Intensive care unit (ICU) occupancy is likely to increase dramatically over the next few weeks, suggests research published by a team at the University of Cambridge.
Their work suggests that if the current exponential growth of COVID-19 infections continues, then within two weeks, five out of seven commissioning regions in England will have more critically ill COVID-19 patients than can be accommodated with ICU beds normally available.
Since emerging in November 2019, there have been over 267,000 confirmed cases of COVID-19 coronavirus and over 11,200 deaths (WHO figures 22 March). While COVID-19 generally causes mild symptoms, some patients may develop severe lung inflammation. This may be severe enough to require intensive care for advanced, invasive mechanical ventilation (‘life support’).
Mechanical ventilation is a specialised procedure that can only be provided on an intensive care unit. The number of intensive care beds is limited and the equipment and specialist staffing required makes it difficult to create more ICU beds easily/quickly. In Northern Italy, which has been particularly severely affected, the large volumes of patients has overwhelmed ICU capacity.
“If mechanical ventilation cannot be provided to patients who need it, they will die,” says Dr Ari Ercole from the Division of Anaesthesia at the University of Cambridge. “ICU capacity is a crucial concern as additional capacity takes time to create both in terms of staffing and equipment.”
Dr Ercole and colleagues from Cambridge’s Division of Anaesthesia and Department of Computer Science and Technology have built a real-time computer model to try and make the earliest possible predictions of ICU demand in England. Their aim is to give an early warning of when or whether capacity will become critical and give as much advanced notice as possible to help build capacity.
Because of the urgent implications of the model’s results, the team has made its study available online early. The research has not been peer-reviewed. All source code has been made freely-available online as has an online version of the model which is updated as data comes in.
The team used COVID-19 diagnoses from England as reported by Public Health England and matched to NHS commissioning regions as its source data to obtain information on daily cases. They have assumed that the daily incidence of COVID-19 can be modelled as an exponential growth, in line with what has been observed in Italy. The most up-to-date information suggests the median length of time spent in an ICU is eight days.

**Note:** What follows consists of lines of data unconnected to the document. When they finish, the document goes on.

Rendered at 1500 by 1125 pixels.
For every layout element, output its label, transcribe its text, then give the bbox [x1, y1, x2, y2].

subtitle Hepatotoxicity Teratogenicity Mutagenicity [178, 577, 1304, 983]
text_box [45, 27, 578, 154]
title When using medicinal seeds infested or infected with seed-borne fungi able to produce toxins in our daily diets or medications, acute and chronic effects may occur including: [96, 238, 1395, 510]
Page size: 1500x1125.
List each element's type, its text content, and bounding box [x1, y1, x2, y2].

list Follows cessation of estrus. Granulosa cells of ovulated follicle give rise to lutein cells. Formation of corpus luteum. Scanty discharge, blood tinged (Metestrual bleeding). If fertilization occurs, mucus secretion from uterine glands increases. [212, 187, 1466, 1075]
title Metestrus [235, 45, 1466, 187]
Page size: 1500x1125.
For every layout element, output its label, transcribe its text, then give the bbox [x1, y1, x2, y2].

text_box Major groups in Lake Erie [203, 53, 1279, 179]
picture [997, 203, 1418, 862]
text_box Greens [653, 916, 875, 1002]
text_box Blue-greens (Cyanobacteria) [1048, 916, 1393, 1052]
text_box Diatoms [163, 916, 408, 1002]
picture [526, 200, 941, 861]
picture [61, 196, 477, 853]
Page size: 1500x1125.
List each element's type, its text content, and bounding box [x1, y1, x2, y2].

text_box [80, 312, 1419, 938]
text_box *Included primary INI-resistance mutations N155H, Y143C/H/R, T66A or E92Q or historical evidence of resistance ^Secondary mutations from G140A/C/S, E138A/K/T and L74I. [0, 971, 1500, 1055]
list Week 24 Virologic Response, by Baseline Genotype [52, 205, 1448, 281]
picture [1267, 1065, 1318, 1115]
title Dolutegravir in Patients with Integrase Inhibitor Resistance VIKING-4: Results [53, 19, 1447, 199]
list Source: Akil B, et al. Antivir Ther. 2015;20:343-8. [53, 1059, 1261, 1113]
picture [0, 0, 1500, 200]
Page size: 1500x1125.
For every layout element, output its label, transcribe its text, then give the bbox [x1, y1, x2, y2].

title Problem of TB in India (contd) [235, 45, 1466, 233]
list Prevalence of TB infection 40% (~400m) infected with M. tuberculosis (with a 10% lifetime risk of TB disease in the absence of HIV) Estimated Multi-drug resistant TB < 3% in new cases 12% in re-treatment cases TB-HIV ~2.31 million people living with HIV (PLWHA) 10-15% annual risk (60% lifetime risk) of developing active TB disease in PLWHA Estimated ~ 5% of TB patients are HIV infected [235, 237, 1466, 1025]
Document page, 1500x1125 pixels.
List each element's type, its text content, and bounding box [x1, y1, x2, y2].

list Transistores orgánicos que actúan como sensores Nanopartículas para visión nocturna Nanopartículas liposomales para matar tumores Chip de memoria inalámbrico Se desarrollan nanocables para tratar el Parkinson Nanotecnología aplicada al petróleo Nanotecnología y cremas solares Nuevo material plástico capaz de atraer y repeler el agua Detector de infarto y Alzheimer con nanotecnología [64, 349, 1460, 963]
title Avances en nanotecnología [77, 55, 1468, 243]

The Cambridge model predicts that ICU demand in England could rise to levels which are impossible to supply with the current beds available very quickly – as early as within 2 weeks in some regions and with London at particular risk.
“If our assumptions are correct, ICU capacity may be complete overwhelmed very quickly in England,” added Dr Ercole, who is also a Fellow in Clinical Medicine at Magdalene College. “A large increase in ICU capacity is required extremely urgently if we are to be able to treat patients with life-threatening COVID-19 in the near future.”
The model makes a number of assumptions about the outbreak which may limit its accuracy, but is based on the best available data at the earliest time.
The team used data published by Public Health England. While the researchers acknowledge this data does not recognise all cases within the wider population, it is likely to include the vast majority of severe cases, on which the models specifically focus. Changes over time in World Health Organization case definitions and in surveillance strategies may also overestimate ICU admission rates as milder cases were not identified initially and would artificially inflate the forecast numbers.
They have forecast the percentage COVID-19 bed requirements in isolation. In reality, all ICUs will need to continue to provide ‘business as usual’ care for other types of patients. Since UK bed occupancy is typically greater than 80% and may frequently exceed 100%, the researchers say it is clearly not the case that all open beds can simply be re-allocated for COVID-19 patients.
They have also assumed that all adult critical care beds can be used for level 3 or mechanically ventilated ICU patients, which may not be possible; some specialist ICUs may not be able to reconfigure at all.